Environ 90% des lots de Christie’s ont trouvé des acheteurs, mais “Happy Choppers” de Banksy, une peinture au pochoir ironique d’hélicoptères de combat portant des arcs de Minnie Mouse, n’a pas été vendu contre une estimation basse de 4 millions de dollars.

Les ventes du mardi soir chez Christie’s ont rapporté 298 millions de dollars ; la vente aux enchères d’œuvres modernes et contemporaines du mercredi soir chez Sotheby’s, précédée de « The Now », a rapporté 297,2 millions de dollars. Ce total combiné de 595 millions de dollars était de 39 pour cent de moins que les 971 millions de dollars réalisés lors des ventes équivalentes à Londres en février 2014, lorsque les ventes d’art étaient à un niveau élevé, selon Pi-eX.

Les peintures des jeunes favoris du marché ont attiré la concurrence la plus intense. Après une vente léthargique de 90 minutes de 20 œuvres contemporaines diffusées en direct depuis Shanghai pour inaugurer les nouveaux bureaux et galeries de la société en Chine continentale, Christie’s a lancé sa principale vente « 20/21 » avec des œuvres de Jade Fadojutimi, Shara Hughes, Amoako Boafo et Flora Ioukhnovitch. “Tu vas me faire rougir”, un tableau de Yukhnovich de 2017 inspiré de “The Swing” de Fragonard, a rapporté 2,6 millions de dollars contre une estimation basse de 340 000 dollars.

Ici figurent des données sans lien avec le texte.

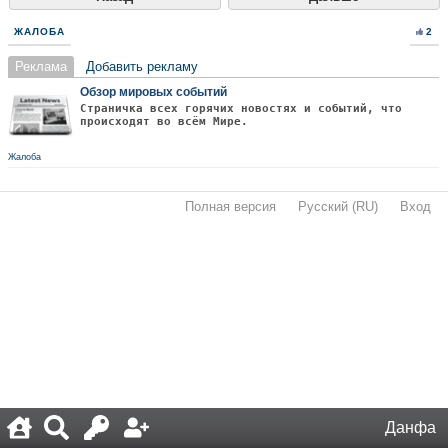
ЖАЛОБА
2
Реклама
Добавить рекламу
Обзор мировых событий
Страничка всех горячих новостях и событий, что
происходят во всём Мире.
Жалоба
Полная версия
·
Русский (RU)
·
Вход
·
Данфа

Les mêmes noms ont brillé lors de la vente « The Now » de 21 lots de Sotheby’s d’œuvres d’artistes contemporains à la mode. La peinture florale psychédélique de Shara Hughes en 2019 “The Naked Lady” s’est vendue pour un record de 2,7 millions de dollars, et une œuvre de 2020 de Yukhnovich, “Warm, Wet N ‘Wild”, a grimpé à 3,6 millions de dollars, établissant une vente aux enchères très recherchée. Artiste britannique. On avait estimé qu’il se vendrait 200 000 $.

L’année dernière, les œuvres d’artistes de moins de 40 ans ont rapporté un record de 450 millions de dollars aux enchères. Cela représentait une augmentation de 275% par rapport à 2020, avec 8 952 œuvres dans la catégorie proposée, également un record, selon Artprice, une société basée en France qui suit les résultats des salles de ventes internationales.

“C’est dangereux”, a déclaré Samuel Selby, 21 ans, un collectionneur de pièces contemporaines basé à Londres. “Je m’inquiète de la façon dont les maisons de vente aux enchères prennent des œuvres de jeunes et les vendent à des prix ridicules.”

“Ce sera difficile à maintenir à long terme”, a ajouté Selby.